The Empress lived permanently at the top of her stairs, on a large platform - perhaps parade ground might be a better description - upon which was placed everything Her Imperial Highness needed: beds and chairs and tables, and a proper conventionally-sized throne, and bathing and dressing and ablutionary conveniences; all that would allow a person to live very comfortably. What it lacked was walls; there were no dividers, curtains, separators of any kind on the vast plain of polished stone where she lived. There was no attempt at privacy in the slightest. Her bodily needs were catered for by a small army of servants, walking up and down the many kilometres of stairs carrying her breakfast, or taking away wastes; no servant was permitted to linger at the upper-most level for more than a very few minutes.
No doubt the original intent of this idiosyncratic arrangement was as a defence against assassination; there were few places even the most able human cutthroat could have remained unseen and even fewer ways of approaching the person of the Empress. Not that it would have made any difference to, say, the kind of technology that the Culture, as an example, could have brought to bear, in the unlikely event of it being considered necessary; it was, in truth, just a tradition that had refused to die, much like the Empress herself.
The current incumbent of the High Seat was now more than fifteen hundred years old. A considerable fraction of the one-time wealth of the Safanariumal Empire had been spent on anti-aging treatments for the Empress herself. A great many different medical technologies, pharmaceutical treatments and therapeutic rejuvenations had been applied to her body over the centuries, giving her a continuing air of great beauty, albeit in a slightly stretched, over-exposed kind of way.

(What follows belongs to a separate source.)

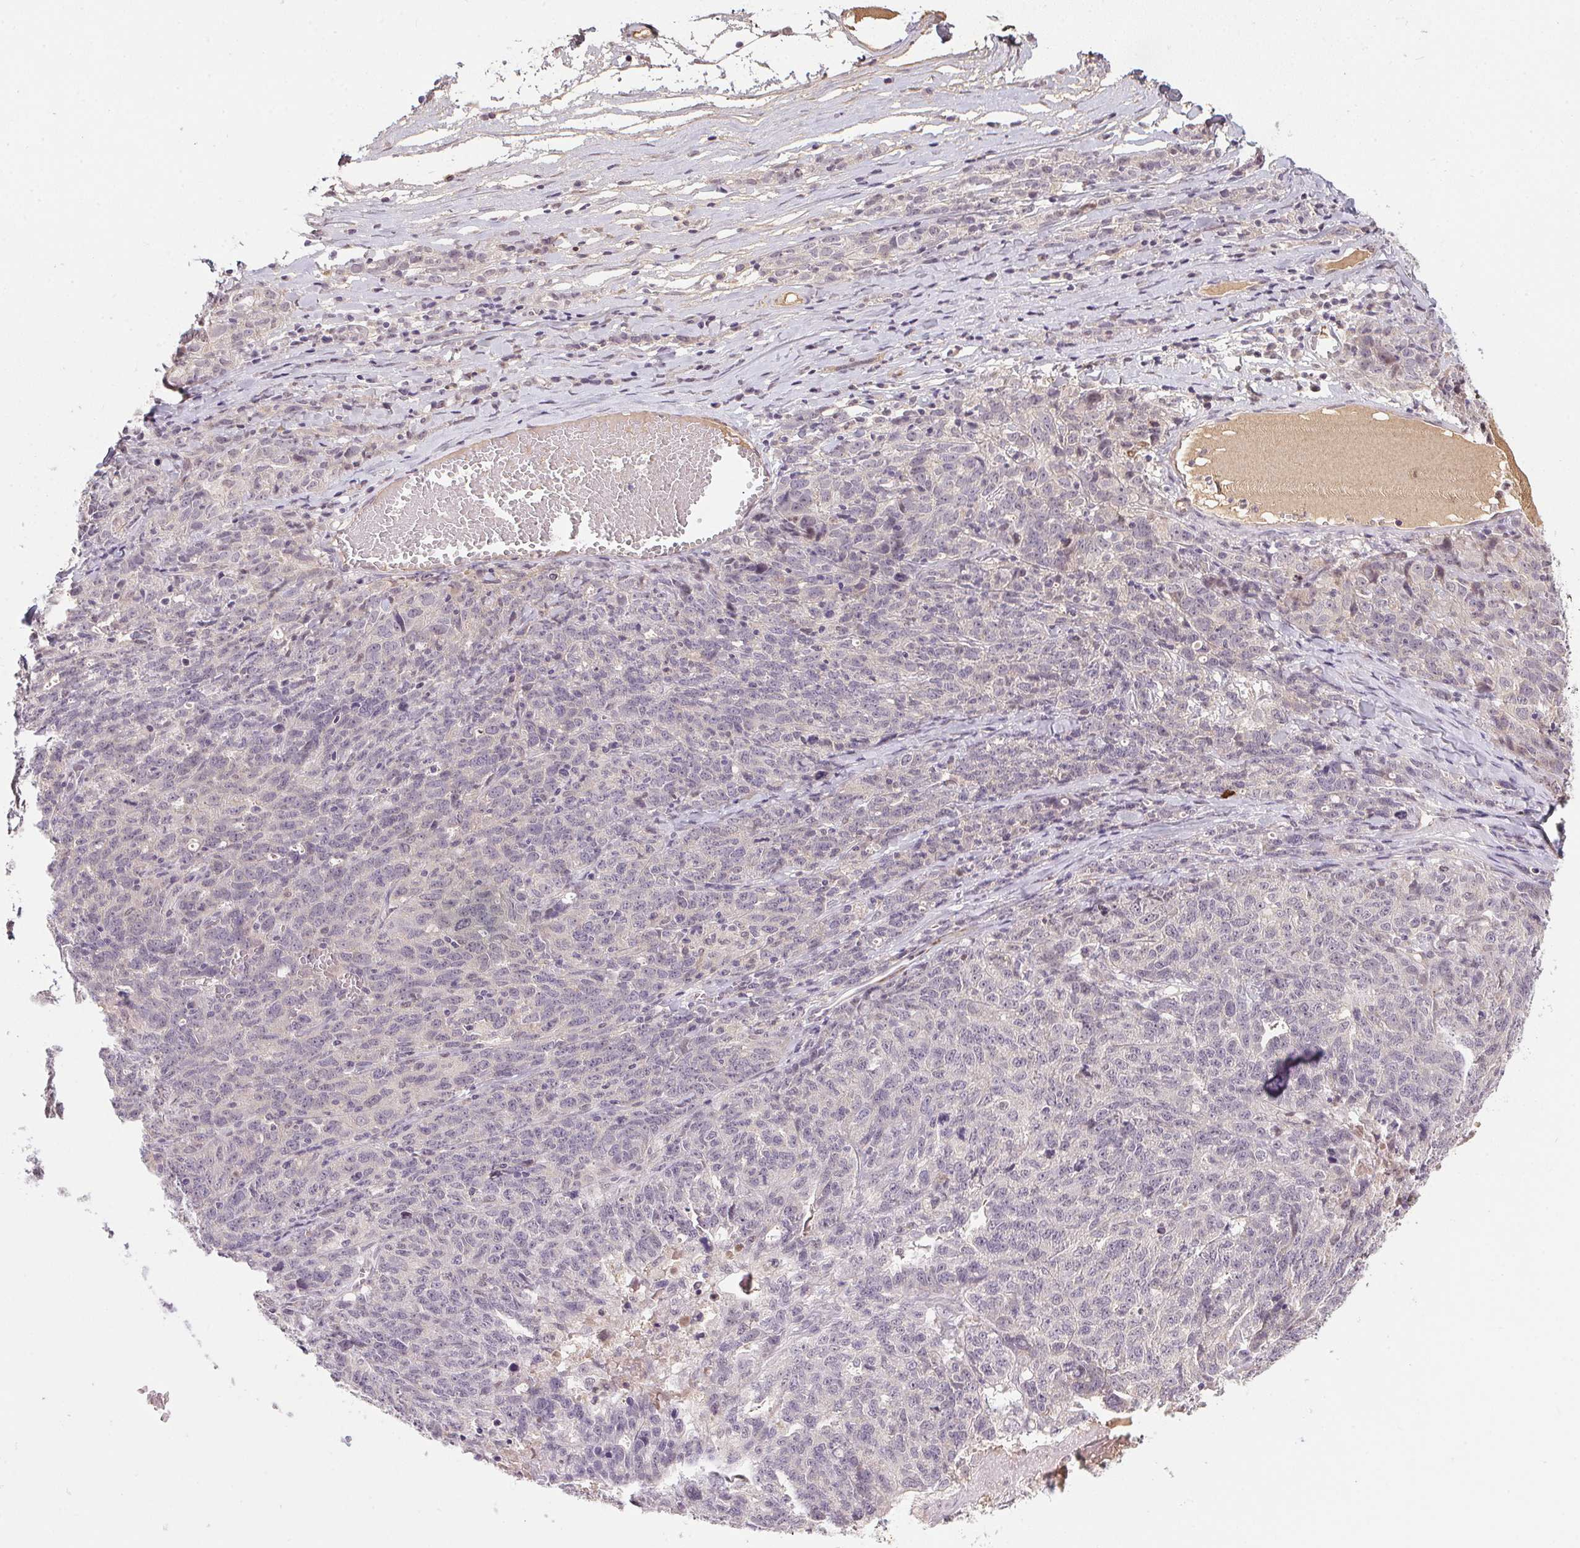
{"staining": {"intensity": "negative", "quantity": "none", "location": "none"}, "tissue": "ovarian cancer", "cell_type": "Tumor cells", "image_type": "cancer", "snomed": [{"axis": "morphology", "description": "Cystadenocarcinoma, serous, NOS"}, {"axis": "topography", "description": "Ovary"}], "caption": "High magnification brightfield microscopy of ovarian cancer stained with DAB (brown) and counterstained with hematoxylin (blue): tumor cells show no significant positivity. (DAB immunohistochemistry (IHC) visualized using brightfield microscopy, high magnification).", "gene": "CFAP92", "patient": {"sex": "female", "age": 71}}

In any case, the contents of the long and involved speech were mostly anodyne: involuted and prolonged welcomes to friends old and new; threats - entirely unspecific - to enemies, most of whom seem to have been long extinct or otherwise removed from the galaxy, and all of which had absolutely no representatives in the audience - and glowing epithets to the continued glories of the Safanariumal Empire.
So, it was entirely reasonable for delegates to continue their conversations in the gaps in the discourse, or perhaps use the pronouncements as an excuse to disengage from whatever tiresome bore or prissy nuisance they were speaking with and move on to more interesting or useful discussions.

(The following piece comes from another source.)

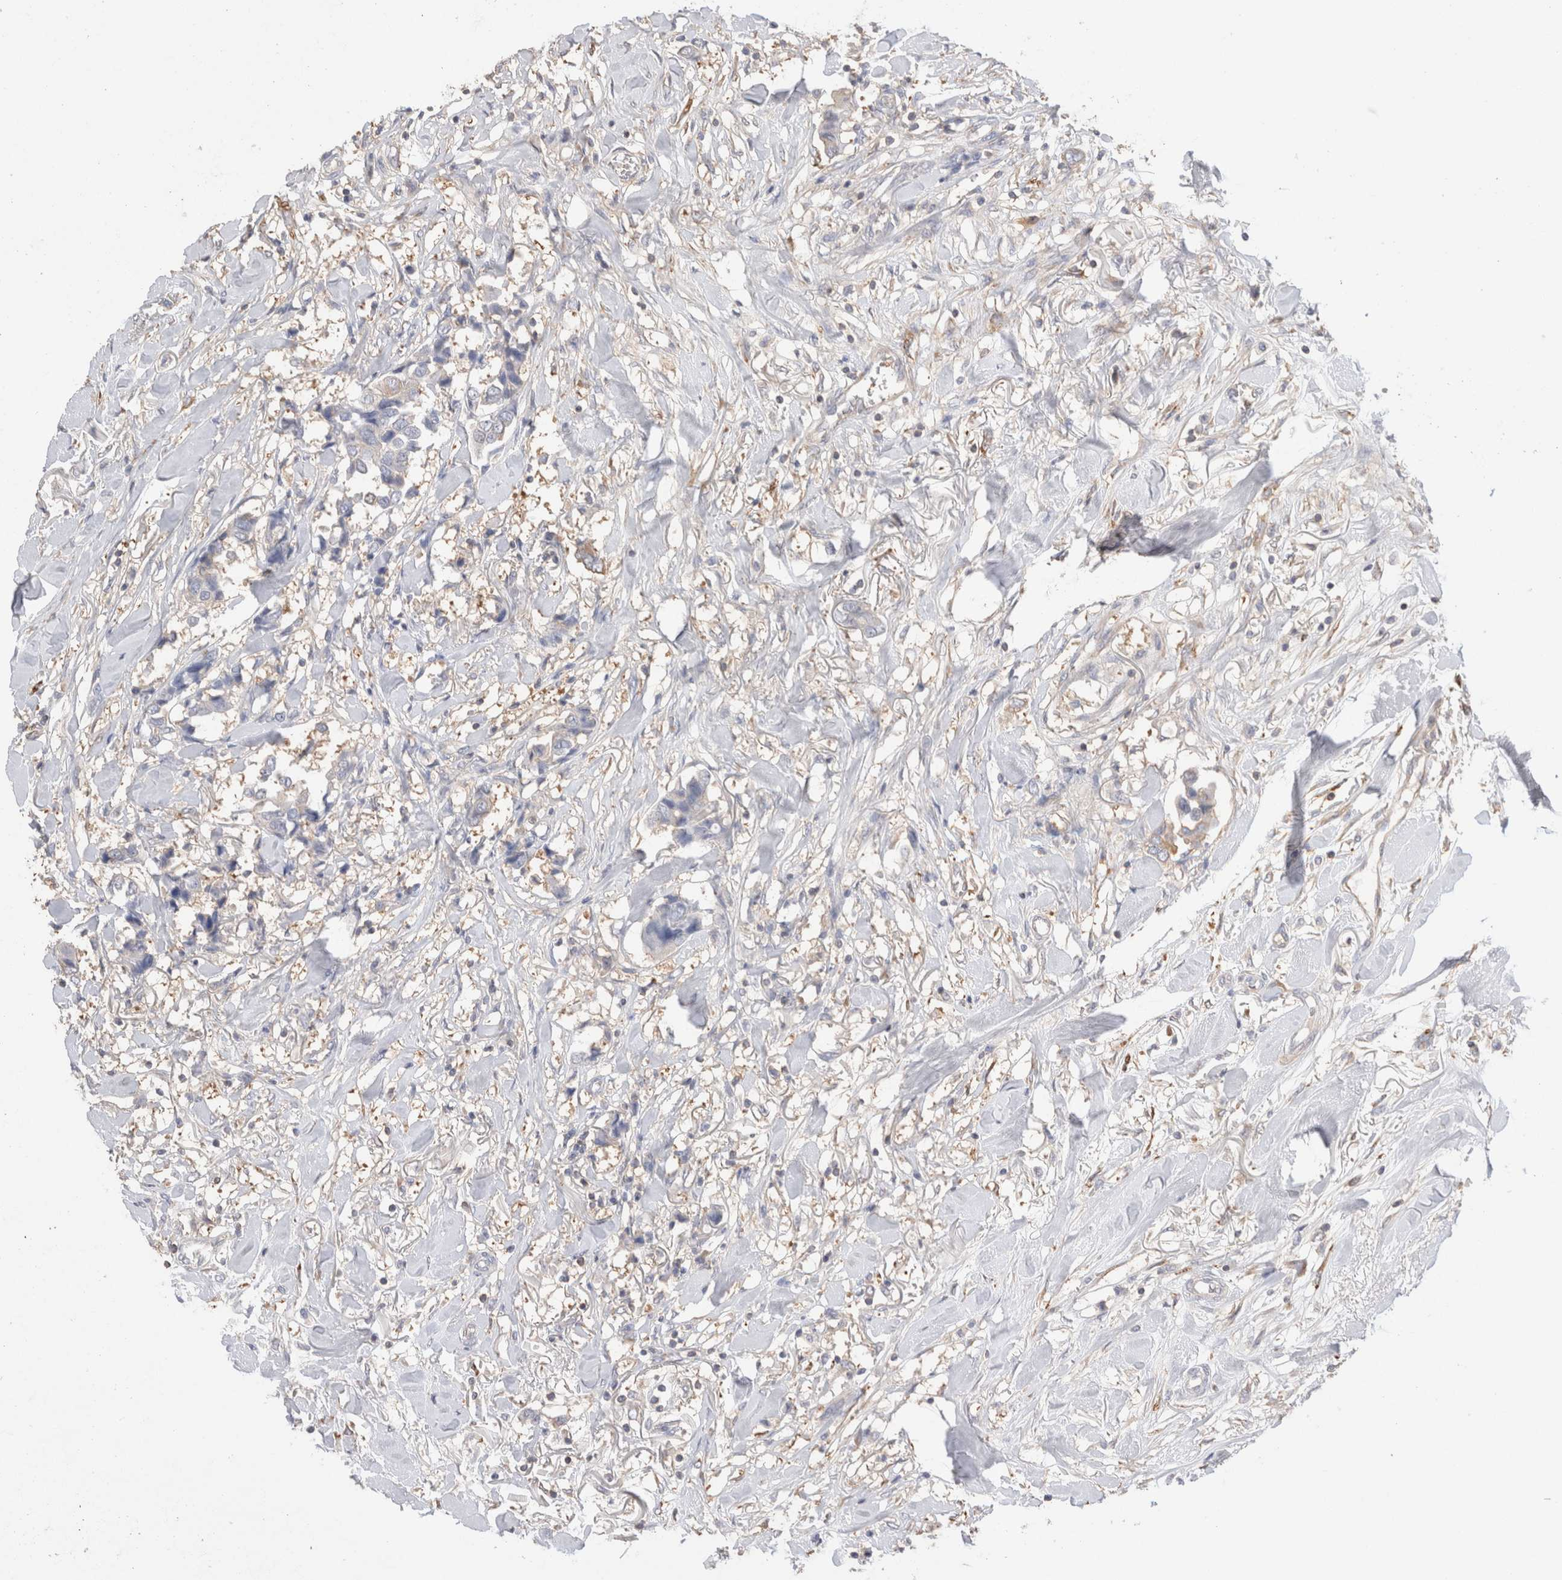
{"staining": {"intensity": "negative", "quantity": "none", "location": "none"}, "tissue": "breast cancer", "cell_type": "Tumor cells", "image_type": "cancer", "snomed": [{"axis": "morphology", "description": "Duct carcinoma"}, {"axis": "topography", "description": "Breast"}], "caption": "There is no significant staining in tumor cells of infiltrating ductal carcinoma (breast). The staining was performed using DAB (3,3'-diaminobenzidine) to visualize the protein expression in brown, while the nuclei were stained in blue with hematoxylin (Magnification: 20x).", "gene": "CAPN2", "patient": {"sex": "female", "age": 80}}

It was in this very moment of confusion and change that Hy-Golten chose to step very close to Lieutenant-Captain Allthog Mathaclorian and spoke in the quietest tones possible in the Deluger tongue.
"Let me make you an offer," the human said, "I will bring you the Dynastist's Foot, to return to your society and restore the standing of the entire Ambalshore clan, if you will consent to perform a personal favour for me."